The robots.txt file is a directive file that tells search crawlers what they can and cannot access. It should always exist on the domain (or subdomain) root and be accessible from the web. Search crawlers will normally try to download your robots.txt file before any other pages on the site; if the file cannot be found or contains errors, the search crawler will delay its crawl of the site until it can successfully process the robots file.

Robots.txt URL:


The robots.txt file is split into sections based on the robot’s user-agent. Only the most specific section for a bot applies – googlebot will ignore the directives for all robots if a section of googlebot-specific directives exists.


Syntax Description
User-agent The user agent substring that the next set of commands apply to. i.e. ‘googlebot’, ‘googlebot-images’. (‘*’ means all robots.)
Disallow and Allow Disallow (or allow) the bot from accessing specific files or directories.
NoIndex (unofficial) NoIndex is supported unofficially by Google. It allows for URL patterns to be deindexed via robots.txt
Sitemap A reference to the XML sitemap.
* The wildcard character can be used within the URI, /search/*?text= for example.


User-agent: *
Disallow: /admin
Disallow: /files/secret-plans.pdf

User-agent: googlebot
Disallow: /admin
Disallow: /files/secret-plans.pdf
Disallow: /dont-show-to-google
Disallow: /*?search=

User-agent: googlebot-images
Disallow: /admin


Uses of robots.txt

Control crawling (Disallow:)

Robots.txt is most commonly used to prevent search engine crawlers from attempting to access certain parts of a website.

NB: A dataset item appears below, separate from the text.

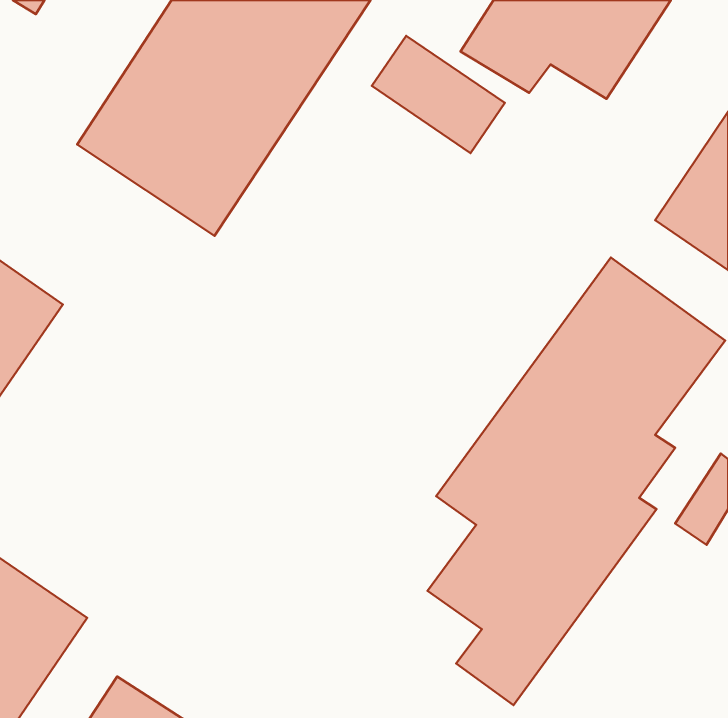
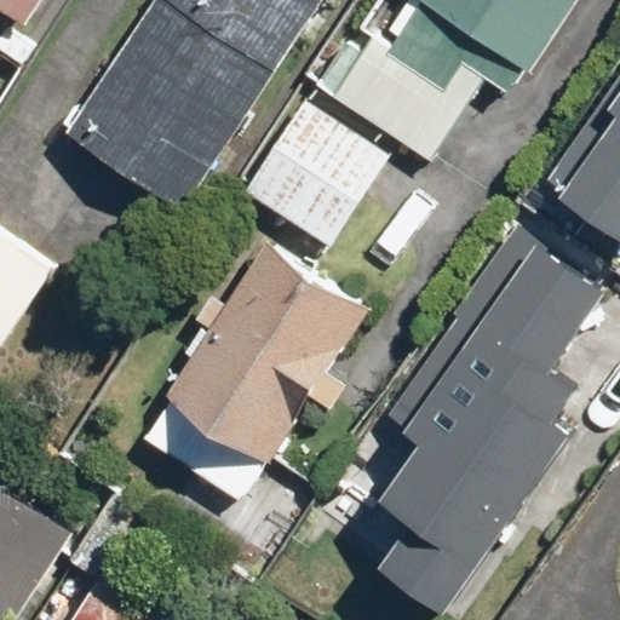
building: none -> [243,99,391,249]
building: none -> [167,239,373,463]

  • Preventing access to pages which are dynamically generated (such as search result pages), low value/duplicated
  • Preventing access to development and staging environments
  • Stopping search crawlers from accessing crawler traps (such as a never-ending calendar)
  • Preventing crawling of potentially insecure files (such as the WordPress plugins folder)

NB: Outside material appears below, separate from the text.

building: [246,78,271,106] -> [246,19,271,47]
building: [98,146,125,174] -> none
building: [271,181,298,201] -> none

Control indexing (NoIndex:)

While there is very little written about it, our empirical studies show that Google unofficially supports the “NoIndex” robots.txt directive. This is distinct from a page-level noindex (which exists in the HTML head or HTTP header) and allows SEOs to easily encourage the removal of URLs from the index en masse without forcing a crawler to individually visit all pages.


User-agent: *
NoIndex: /path/*?*sortby=